Where does the string "usually" appear in the records? Copy every line that contains it.

========================

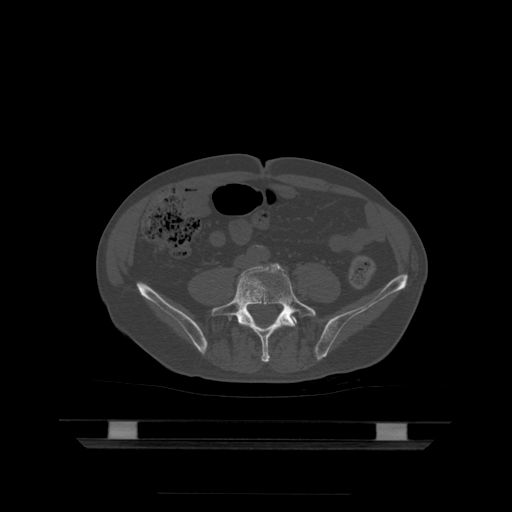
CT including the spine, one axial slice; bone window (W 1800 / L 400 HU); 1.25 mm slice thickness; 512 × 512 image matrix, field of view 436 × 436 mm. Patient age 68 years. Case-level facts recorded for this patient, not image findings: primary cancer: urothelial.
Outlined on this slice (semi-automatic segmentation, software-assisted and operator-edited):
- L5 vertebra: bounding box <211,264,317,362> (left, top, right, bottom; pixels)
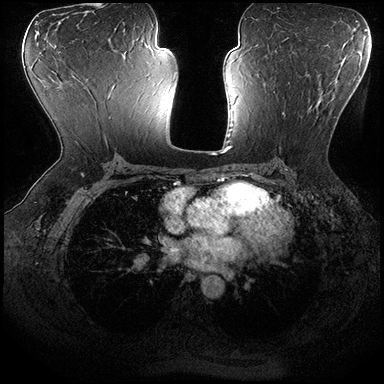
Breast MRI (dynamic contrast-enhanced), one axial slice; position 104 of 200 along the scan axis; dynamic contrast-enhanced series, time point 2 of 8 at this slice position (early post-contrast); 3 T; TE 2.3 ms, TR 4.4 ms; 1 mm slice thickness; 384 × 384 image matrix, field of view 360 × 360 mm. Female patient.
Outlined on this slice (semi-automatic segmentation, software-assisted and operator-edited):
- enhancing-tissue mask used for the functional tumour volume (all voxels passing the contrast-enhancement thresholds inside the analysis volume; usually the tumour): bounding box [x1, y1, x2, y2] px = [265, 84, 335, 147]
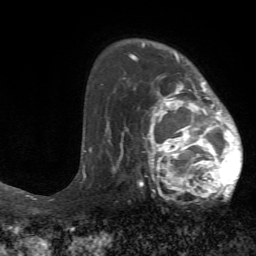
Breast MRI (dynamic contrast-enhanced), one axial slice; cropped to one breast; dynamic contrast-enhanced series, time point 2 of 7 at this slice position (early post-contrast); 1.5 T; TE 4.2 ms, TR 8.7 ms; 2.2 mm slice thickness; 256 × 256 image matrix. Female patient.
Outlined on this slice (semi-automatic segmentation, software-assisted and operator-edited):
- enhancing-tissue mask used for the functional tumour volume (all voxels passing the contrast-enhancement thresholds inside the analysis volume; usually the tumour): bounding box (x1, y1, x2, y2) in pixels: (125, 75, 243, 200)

========================

ANSWER TO THIS EXERCISE:
- enhancing-tissue mask used for the functional tumour volume (all voxels passing the contrast-enhancement thresholds inside the analysis volume; usually the tumour): bounding box [x1, y1, x2, y2] px = [265, 84, 335, 147]
- enhancing-tissue mask used for the functional tumour volume (all voxels passing the contrast-enhancement thresholds inside the analysis volume; usually the tumour): bounding box (x1, y1, x2, y2) in pixels: (125, 75, 243, 200)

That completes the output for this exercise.